- [Task] Pull out every line of the listing from the one containing "catalogue / barcode: US 2211532" down to the end of the listing, and reproduce those lines word for word.

## START

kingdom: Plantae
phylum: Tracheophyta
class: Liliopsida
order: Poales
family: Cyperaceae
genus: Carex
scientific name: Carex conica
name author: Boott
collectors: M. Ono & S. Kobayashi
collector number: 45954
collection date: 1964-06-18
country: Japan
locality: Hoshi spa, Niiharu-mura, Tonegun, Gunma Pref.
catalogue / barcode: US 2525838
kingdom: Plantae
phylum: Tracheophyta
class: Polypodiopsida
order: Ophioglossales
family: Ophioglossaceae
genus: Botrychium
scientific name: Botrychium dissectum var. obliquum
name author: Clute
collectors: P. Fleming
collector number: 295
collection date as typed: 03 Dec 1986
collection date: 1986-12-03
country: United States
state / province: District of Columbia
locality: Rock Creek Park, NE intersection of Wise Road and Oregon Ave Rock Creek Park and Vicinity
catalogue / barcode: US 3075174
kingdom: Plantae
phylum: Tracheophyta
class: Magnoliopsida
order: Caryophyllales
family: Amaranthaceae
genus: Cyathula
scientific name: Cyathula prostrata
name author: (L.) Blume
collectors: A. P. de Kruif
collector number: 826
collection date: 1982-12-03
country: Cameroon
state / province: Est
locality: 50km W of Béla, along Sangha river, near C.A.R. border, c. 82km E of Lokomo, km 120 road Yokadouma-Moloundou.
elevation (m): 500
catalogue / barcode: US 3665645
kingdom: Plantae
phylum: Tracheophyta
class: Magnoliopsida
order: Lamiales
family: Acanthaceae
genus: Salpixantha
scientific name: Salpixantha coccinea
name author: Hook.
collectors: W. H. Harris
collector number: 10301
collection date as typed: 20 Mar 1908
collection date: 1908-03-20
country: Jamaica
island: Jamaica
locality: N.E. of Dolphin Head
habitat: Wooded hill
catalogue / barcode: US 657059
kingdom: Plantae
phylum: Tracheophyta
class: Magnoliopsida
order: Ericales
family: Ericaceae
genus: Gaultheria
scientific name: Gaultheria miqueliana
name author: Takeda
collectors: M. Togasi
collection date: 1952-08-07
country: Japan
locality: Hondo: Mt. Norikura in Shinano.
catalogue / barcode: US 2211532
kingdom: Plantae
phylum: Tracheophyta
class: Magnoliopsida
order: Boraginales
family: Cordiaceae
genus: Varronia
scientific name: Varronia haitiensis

## END

- [Exercise answer]
catalogue / barcode: US 2211532
kingdom: Plantae
phylum: Tracheophyta
class: Magnoliopsida
order: Boraginales
family: Cordiaceae
genus: Varronia
scientific name: Varronia haitiensis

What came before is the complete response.